DATASET RECORDS:
- - -
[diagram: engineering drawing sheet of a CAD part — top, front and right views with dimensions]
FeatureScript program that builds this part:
- - -
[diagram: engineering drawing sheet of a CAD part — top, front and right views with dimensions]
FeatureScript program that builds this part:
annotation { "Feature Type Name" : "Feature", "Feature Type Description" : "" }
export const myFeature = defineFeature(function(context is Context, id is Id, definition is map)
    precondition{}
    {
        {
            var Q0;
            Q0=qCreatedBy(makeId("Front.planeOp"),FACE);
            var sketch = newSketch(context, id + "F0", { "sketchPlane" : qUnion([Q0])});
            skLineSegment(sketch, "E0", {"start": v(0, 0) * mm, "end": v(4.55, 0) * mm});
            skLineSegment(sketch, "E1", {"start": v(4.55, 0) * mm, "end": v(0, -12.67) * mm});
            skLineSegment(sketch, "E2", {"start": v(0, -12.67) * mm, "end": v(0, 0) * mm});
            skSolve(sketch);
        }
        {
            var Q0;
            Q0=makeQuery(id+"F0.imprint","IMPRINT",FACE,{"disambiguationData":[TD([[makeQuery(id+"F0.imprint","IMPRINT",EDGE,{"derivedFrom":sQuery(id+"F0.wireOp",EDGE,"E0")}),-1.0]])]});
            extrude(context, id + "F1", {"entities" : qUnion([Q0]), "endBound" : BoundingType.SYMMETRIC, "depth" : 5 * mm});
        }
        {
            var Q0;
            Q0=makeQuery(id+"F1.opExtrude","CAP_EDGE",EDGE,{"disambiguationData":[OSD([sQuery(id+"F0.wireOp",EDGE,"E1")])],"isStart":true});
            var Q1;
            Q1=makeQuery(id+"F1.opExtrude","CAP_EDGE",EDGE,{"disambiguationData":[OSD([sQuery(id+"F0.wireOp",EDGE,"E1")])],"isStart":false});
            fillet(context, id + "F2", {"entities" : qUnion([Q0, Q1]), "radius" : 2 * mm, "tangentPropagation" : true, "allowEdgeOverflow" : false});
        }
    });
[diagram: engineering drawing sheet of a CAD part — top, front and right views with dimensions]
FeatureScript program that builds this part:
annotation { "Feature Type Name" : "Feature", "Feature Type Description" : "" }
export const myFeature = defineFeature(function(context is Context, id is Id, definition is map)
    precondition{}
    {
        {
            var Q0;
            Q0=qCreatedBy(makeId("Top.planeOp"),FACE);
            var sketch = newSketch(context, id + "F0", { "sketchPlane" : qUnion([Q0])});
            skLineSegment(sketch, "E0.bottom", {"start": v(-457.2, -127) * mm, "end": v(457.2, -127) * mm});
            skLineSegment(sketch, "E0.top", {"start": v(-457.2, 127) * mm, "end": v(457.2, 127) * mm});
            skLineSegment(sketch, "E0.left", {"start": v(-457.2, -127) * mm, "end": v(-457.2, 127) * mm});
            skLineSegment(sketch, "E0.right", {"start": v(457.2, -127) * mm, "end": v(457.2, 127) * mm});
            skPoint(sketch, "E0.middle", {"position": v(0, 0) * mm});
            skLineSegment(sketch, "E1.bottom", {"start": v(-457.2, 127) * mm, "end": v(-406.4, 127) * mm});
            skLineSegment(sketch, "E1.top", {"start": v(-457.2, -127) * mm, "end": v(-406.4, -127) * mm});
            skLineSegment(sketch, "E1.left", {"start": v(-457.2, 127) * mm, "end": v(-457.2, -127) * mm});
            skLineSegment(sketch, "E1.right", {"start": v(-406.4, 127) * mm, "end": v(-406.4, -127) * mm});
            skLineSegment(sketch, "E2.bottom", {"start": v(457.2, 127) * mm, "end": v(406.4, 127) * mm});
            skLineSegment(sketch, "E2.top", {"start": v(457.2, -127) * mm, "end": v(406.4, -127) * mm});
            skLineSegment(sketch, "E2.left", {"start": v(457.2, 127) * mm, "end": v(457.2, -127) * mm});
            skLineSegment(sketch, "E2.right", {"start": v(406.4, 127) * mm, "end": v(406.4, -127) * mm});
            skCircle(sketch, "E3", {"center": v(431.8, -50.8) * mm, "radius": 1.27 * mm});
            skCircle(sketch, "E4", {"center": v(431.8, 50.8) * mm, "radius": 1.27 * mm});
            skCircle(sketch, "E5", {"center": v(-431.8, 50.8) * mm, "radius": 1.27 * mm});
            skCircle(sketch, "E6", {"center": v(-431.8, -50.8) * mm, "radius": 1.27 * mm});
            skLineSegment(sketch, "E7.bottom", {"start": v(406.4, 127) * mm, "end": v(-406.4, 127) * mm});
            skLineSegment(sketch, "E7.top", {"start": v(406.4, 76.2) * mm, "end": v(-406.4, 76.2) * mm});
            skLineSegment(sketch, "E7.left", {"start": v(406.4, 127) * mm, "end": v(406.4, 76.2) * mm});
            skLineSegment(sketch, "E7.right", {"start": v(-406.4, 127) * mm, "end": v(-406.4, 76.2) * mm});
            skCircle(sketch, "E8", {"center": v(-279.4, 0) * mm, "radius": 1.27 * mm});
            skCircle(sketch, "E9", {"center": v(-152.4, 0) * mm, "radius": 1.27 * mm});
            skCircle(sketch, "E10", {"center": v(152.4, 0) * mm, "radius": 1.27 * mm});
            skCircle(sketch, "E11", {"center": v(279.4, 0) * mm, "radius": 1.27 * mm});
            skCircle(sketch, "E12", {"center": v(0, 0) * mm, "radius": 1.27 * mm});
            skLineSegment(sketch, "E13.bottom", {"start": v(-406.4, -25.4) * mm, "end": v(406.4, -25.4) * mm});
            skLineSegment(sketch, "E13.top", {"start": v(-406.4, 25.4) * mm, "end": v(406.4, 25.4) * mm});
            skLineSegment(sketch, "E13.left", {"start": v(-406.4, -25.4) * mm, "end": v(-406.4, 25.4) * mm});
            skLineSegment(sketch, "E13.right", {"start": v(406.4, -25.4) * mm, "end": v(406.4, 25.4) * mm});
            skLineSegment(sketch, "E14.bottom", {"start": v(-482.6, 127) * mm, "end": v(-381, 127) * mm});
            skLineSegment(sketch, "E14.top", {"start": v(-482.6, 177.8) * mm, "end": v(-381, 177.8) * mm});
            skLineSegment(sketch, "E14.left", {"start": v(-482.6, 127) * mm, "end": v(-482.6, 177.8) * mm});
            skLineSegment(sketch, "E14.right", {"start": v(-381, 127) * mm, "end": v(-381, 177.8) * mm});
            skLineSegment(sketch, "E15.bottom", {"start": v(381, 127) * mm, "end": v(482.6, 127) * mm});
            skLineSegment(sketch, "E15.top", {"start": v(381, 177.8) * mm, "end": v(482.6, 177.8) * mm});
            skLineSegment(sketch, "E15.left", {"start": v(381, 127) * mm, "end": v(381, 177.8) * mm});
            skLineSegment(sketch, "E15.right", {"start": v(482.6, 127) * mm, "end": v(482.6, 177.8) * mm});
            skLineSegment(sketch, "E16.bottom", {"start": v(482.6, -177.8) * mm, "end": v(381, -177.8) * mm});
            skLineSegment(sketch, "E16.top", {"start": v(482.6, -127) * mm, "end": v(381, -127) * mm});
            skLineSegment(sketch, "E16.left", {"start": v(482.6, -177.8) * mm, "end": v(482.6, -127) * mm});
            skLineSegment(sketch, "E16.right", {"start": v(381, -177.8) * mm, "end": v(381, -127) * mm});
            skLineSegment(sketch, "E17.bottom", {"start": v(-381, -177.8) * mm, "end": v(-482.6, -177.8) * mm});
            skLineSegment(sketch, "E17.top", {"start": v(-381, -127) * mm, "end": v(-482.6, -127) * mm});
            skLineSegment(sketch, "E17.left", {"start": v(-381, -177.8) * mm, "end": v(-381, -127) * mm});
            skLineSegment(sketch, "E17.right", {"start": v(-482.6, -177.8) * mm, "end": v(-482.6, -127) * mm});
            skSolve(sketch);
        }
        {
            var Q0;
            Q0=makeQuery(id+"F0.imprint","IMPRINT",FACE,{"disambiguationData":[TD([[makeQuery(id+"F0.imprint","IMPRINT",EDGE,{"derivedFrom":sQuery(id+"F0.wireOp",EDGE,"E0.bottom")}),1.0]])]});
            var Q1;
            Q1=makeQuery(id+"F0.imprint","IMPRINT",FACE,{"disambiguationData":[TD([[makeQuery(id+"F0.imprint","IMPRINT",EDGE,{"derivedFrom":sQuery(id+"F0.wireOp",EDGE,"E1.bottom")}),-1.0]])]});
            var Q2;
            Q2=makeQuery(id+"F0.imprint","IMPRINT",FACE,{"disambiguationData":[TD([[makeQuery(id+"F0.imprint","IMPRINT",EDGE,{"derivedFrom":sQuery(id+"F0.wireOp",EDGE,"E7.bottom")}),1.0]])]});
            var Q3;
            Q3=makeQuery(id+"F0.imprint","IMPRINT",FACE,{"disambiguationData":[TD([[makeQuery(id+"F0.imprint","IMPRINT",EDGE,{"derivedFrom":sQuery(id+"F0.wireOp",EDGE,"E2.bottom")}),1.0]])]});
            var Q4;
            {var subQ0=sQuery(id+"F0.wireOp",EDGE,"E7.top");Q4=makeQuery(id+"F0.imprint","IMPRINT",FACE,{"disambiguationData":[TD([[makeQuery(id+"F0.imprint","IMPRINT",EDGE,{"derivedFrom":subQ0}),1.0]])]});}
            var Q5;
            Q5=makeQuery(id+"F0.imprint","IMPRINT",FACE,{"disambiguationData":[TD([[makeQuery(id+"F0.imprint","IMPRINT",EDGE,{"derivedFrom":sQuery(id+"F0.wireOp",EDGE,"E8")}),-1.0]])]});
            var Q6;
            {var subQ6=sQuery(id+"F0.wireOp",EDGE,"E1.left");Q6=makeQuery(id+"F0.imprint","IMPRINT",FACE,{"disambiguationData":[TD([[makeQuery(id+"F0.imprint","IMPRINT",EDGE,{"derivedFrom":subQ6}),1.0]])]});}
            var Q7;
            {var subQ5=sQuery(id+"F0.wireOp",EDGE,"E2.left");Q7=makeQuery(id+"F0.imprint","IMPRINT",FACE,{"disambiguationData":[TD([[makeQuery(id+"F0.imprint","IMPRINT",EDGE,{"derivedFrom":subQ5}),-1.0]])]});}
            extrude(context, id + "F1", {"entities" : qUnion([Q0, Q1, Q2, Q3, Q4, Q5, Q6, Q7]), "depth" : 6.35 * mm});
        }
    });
- - -
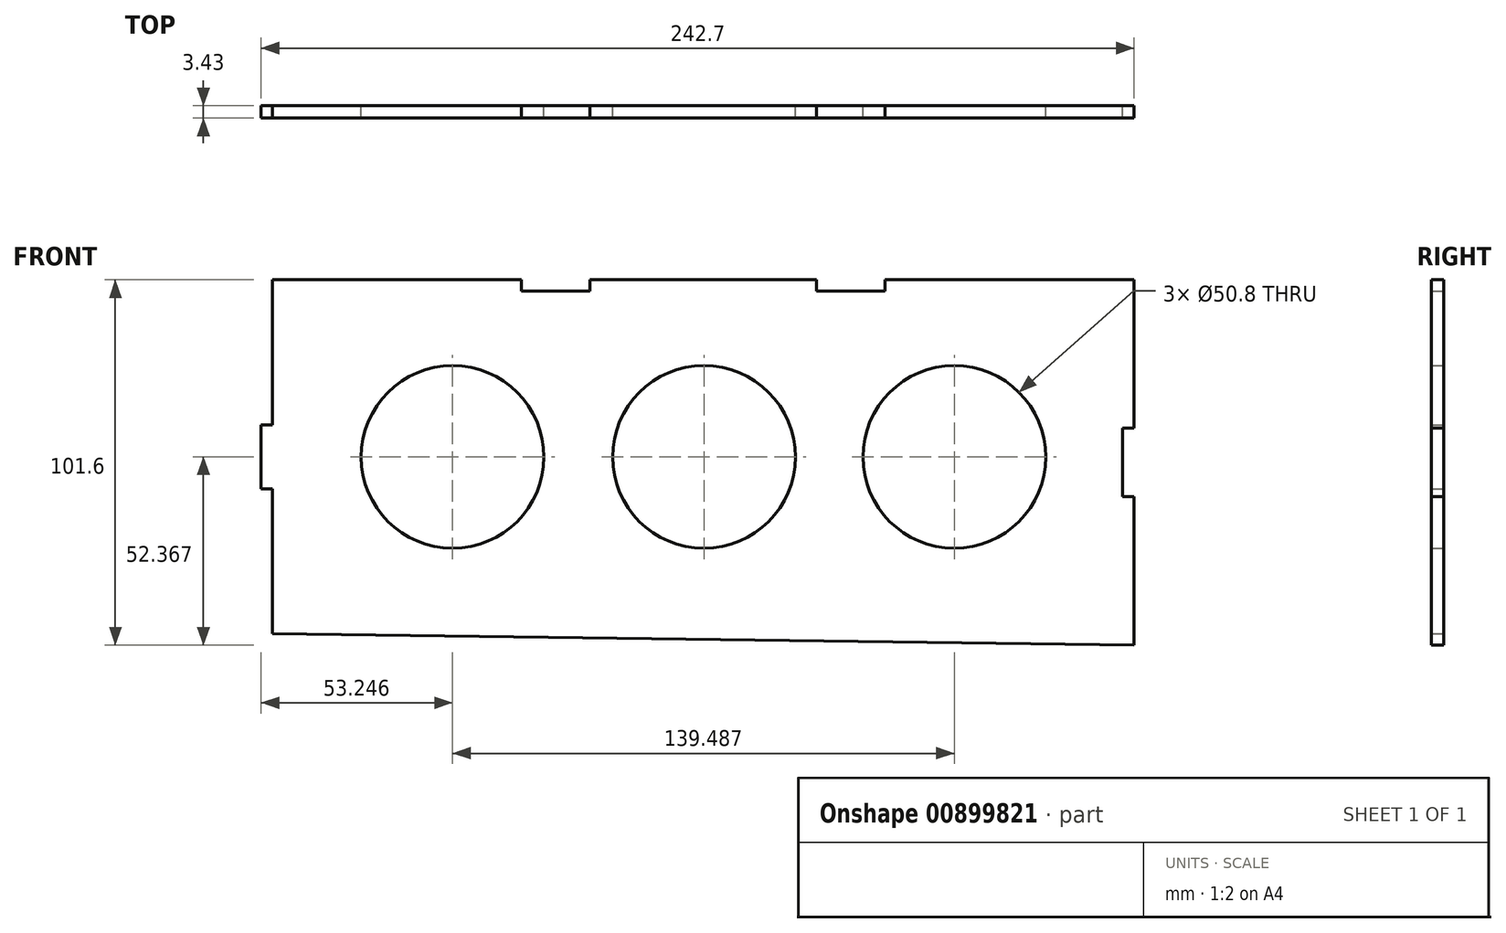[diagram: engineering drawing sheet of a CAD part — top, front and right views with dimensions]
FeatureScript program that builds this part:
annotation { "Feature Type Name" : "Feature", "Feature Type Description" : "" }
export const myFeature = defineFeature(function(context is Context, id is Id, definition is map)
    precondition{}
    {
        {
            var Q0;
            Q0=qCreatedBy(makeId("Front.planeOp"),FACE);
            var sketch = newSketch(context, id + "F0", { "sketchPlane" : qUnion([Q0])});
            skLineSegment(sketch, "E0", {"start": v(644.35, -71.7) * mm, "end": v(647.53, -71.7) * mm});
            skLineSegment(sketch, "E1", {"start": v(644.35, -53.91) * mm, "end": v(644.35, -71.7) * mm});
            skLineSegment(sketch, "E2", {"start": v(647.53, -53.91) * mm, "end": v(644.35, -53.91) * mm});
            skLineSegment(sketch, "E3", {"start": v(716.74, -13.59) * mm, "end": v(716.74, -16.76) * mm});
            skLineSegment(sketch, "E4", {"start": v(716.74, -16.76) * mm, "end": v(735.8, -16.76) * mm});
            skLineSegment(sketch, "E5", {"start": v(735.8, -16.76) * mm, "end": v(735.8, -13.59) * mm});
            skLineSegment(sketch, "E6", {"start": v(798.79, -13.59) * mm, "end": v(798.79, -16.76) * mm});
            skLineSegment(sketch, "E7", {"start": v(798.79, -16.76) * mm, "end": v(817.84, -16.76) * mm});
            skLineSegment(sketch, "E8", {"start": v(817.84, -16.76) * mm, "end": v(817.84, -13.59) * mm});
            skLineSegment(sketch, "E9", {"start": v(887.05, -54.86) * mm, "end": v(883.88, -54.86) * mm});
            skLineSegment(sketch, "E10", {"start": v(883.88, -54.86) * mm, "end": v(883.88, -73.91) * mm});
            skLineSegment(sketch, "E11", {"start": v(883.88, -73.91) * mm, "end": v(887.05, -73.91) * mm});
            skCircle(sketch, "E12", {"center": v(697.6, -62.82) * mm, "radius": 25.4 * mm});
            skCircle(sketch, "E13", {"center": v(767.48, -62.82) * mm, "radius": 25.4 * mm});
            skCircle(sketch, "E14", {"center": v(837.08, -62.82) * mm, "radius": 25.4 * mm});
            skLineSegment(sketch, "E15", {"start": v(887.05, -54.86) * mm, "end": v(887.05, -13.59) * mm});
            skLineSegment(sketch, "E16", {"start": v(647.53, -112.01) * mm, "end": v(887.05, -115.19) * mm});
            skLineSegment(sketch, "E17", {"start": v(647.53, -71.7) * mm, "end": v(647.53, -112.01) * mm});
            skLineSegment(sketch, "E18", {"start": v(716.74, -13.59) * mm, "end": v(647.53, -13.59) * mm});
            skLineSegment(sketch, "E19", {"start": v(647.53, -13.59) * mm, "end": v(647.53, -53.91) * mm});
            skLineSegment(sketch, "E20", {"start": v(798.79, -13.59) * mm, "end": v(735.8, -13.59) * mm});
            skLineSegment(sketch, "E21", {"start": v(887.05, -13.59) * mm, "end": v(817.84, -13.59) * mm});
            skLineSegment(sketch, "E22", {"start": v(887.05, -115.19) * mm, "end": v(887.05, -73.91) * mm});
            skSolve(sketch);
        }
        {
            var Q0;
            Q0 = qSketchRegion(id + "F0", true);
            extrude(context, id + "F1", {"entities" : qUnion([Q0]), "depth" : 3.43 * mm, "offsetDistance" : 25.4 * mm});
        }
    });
- - -
EXERCISE BRIEF: List every line of the material above that contains the string "opExtrude".

OUTPUT OF THE EXERCISE:
            Q0=makeQuery(id+"F1.opExtrude","CAP_EDGE",EDGE,{"disambiguationData":[OSD([sQuery(id+"F0.wireOp",EDGE,"E1")])],"isStart":true});
            Q1=makeQuery(id+"F1.opExtrude","CAP_EDGE",EDGE,{"disambiguationData":[OSD([sQuery(id+"F0.wireOp",EDGE,"E1")])],"isStart":false});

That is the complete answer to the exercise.